Work with Tall and Skinny matrices

Hi,

I have some Tall and Skinny matrices, e.g. 30Kx1K, 100Kx1K or 100Kx512.
I want to patrition this matrix and asign each partition to one SM. Lets assume we have 80 SMs and the GPU is RTX_3090.

Is below configuration correct?

The matrix is 50Kx512 and we have 80 SMs.

(50*1024)/80=640;
Also I am dividing the columns in 16 panel, so each panel has 32 columns.

So I will have 80 partitions with 640 rows and 32 columns for the first panel.

int cols = 32; 
int rows = 640; 

dim3 grid(cols, 1, 1);
dim3 threads(rows, 1, 1);

Do I have limits here for rows or columns when I am defining grid and threads for each SM?

Can I define more rows per partitons? e.g. more than 1024?
Can I define any better configuration?
Which limitations do I have when the number of rows of original matrix is larger? e.g. 200Kx1K

Well, the number of SMs is somewhat irrelevant and only dictates the number of concurrent blocks that can be executed.

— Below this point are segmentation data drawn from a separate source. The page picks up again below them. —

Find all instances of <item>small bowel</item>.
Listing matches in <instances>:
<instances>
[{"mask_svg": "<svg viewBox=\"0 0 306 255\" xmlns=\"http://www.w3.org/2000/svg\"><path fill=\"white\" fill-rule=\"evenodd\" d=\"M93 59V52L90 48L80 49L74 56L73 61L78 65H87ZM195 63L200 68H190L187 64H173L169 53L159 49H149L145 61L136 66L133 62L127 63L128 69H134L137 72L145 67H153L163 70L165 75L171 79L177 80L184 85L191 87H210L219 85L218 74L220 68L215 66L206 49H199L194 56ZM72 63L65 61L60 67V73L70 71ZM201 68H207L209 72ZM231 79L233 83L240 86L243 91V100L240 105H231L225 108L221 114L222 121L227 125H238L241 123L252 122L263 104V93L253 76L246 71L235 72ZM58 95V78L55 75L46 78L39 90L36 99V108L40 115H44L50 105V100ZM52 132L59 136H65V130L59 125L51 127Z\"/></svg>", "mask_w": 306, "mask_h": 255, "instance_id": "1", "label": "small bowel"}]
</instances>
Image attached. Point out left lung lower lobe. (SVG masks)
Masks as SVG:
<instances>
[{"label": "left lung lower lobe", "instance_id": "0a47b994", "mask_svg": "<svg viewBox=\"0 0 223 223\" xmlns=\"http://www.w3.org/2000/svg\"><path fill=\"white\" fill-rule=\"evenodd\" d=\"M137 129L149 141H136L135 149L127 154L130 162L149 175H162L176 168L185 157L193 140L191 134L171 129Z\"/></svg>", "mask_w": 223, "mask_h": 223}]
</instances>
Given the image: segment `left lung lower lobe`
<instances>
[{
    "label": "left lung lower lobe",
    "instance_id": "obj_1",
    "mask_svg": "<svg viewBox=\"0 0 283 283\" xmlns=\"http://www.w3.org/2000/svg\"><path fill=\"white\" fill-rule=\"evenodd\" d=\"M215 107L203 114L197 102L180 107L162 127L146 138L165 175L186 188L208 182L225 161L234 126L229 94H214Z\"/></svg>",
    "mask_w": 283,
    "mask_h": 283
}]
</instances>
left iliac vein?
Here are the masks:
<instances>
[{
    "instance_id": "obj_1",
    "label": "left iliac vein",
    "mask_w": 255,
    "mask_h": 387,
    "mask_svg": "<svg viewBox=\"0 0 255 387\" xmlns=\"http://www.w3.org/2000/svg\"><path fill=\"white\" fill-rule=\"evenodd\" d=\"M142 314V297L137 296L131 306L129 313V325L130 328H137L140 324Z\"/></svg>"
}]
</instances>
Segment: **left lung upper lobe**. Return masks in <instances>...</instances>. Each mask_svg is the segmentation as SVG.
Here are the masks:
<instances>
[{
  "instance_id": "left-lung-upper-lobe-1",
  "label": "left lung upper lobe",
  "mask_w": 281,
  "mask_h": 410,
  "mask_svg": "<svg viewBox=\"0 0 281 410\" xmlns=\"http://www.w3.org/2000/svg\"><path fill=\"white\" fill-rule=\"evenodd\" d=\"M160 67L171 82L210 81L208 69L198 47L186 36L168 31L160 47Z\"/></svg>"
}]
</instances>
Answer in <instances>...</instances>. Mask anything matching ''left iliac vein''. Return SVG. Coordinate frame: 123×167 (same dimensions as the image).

If the kernel uses more blocks than available resources, then a second wave of blocks will be executes once the first wave begins to free resources. Better to size kernels to the algorithm rather than the hardware, plus it will make the code more portable.

I have limits here for rows or columns when I am defining grid and threads for each SM?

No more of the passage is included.